L’automazione sta già cambiando la natura del lavoro: elimina alcune mansioni e richiede nuove competenze, in un processo destinato ad accentuarsi. Investire in educazione potrebbe non bastare. Perciò la ricerca di nuove soluzioni va iniziata adesso.
Lavori o mansioni a rischio?
Secondo uno studio di Benedikt Frey e Michael Osborne, negli Stati Uniti il 47 per cento dei lavori è a rischio automazione. I due studiosi britannici esprimono la previsione assumendo che siano a rischio le occupazioni e non le singole mansioni esplicate nell’adempimento di una prestazione. Ciò induce a pensare che quel 47 per cento sia una sovrastima, in quanto anche molti lavori considerati in pericolo inglobano una quota di mansioni difficilmente sostituibili dalle macchine. Seguendo l’approccio delle singole mansioni, Melanie Arntz, Terry Gregory e Ulrich Zierahn forniscono una stima diversa, forse più realistica: in media il rischio automazione per 21 paesi Oecd sarebbe del 9 per cento (si veda anche lo studio McKinsey commentato di recente su lavoce.info).

* [RICHIESTA DI LAVORO A] Fra le righe qui sotto, ripeti tali e quali quelle comprese tra la riga che contiene "left shoulder: (877, 397, -21)" e la riga che contiene "left ankle: (861, 538, 9)", entrambe incluse.

* [MATERIALE FORNITO]
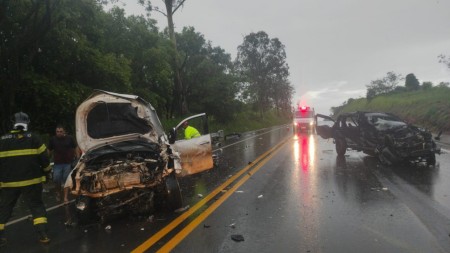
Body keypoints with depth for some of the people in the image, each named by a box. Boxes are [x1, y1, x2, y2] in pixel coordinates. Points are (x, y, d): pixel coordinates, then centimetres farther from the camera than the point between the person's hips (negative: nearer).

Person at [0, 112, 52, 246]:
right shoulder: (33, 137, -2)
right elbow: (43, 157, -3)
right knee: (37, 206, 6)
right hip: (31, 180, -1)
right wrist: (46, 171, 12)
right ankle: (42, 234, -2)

==

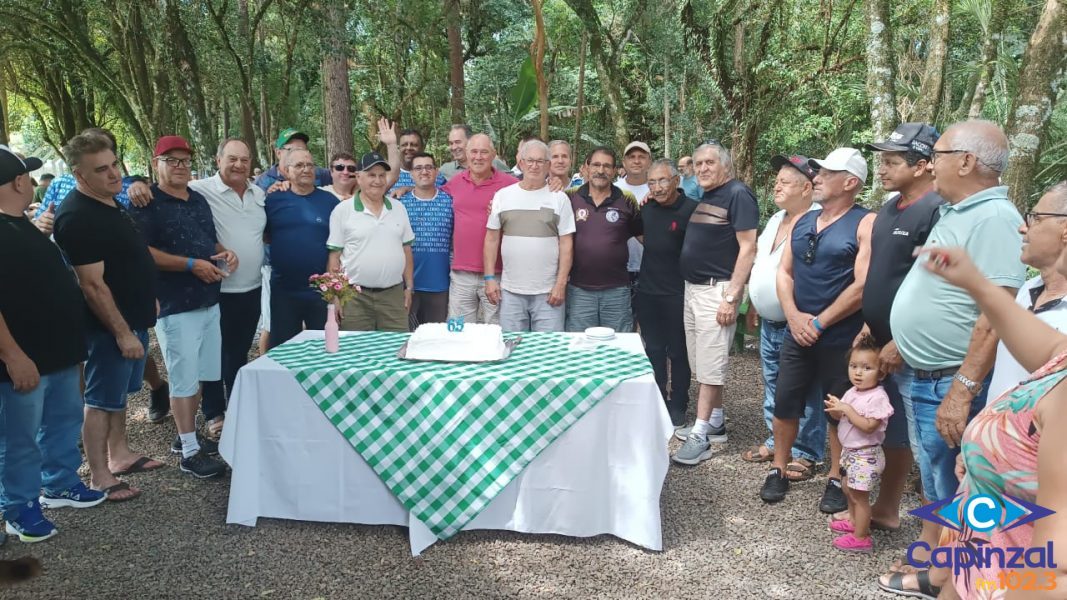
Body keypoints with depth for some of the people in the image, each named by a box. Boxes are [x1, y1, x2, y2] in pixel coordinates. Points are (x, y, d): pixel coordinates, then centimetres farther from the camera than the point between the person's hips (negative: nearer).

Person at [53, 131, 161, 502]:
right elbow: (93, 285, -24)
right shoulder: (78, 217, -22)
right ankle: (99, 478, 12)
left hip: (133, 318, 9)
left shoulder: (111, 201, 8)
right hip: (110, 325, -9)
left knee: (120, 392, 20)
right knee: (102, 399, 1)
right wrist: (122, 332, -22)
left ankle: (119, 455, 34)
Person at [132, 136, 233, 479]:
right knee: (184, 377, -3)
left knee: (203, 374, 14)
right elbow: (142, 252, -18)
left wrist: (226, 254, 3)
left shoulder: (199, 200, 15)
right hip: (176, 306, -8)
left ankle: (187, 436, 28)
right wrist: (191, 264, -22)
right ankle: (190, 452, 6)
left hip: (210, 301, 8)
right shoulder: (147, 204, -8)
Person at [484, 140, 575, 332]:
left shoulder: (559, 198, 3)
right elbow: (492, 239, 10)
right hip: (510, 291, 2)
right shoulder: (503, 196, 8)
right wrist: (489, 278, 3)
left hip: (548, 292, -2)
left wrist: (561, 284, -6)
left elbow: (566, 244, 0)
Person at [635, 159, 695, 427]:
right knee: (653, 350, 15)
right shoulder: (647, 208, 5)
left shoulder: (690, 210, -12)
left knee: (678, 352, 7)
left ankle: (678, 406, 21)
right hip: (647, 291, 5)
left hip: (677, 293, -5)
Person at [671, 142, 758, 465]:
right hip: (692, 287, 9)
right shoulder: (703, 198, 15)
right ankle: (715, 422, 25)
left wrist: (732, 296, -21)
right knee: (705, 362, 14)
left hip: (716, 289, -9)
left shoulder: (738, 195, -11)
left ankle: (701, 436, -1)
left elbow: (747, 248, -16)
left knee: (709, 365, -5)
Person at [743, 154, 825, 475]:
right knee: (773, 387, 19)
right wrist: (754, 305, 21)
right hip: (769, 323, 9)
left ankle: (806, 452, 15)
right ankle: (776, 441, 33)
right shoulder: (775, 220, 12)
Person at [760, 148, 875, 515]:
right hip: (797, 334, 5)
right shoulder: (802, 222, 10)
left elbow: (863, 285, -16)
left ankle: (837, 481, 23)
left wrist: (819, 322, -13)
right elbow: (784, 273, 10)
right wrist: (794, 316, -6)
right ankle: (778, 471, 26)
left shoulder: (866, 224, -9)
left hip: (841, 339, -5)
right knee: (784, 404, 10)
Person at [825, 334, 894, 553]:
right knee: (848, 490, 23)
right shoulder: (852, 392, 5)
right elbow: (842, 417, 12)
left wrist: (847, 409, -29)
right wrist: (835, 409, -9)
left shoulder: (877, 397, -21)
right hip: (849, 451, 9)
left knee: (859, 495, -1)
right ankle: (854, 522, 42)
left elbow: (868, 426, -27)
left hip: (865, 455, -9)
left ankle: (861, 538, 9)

* [RICHIESTA DI LAVORO B]
Rispondi a queste domande sul testo sull'automazione:
(i) Secondo lo studio di Benedikt Frey e Michael Osborne, quale percentuale dei lavori negli Stati Uniti è a rischio automazione?
(ii) Quale rischio automazione medio stimano Melanie Arntz, Terry Gregory e Ulrich Zierahn per 21 paesi Oecd?
(iii) Con quale aggettivo di nazionalità vengono indicati Frey e Osborne?

* [SOLUZIONE A]
left shoulder: (877, 397, -21)
right hip: (849, 451, 9)
left knee: (859, 495, -1)
right ankle: (854, 522, 42)
left elbow: (868, 426, -27)
left hip: (865, 455, -9)
left ankle: (861, 538, 9)

* [SOLUZIONE B]
(i) Il 47 per cento.
(ii) Il 9 per cento.
(iii) Britannici.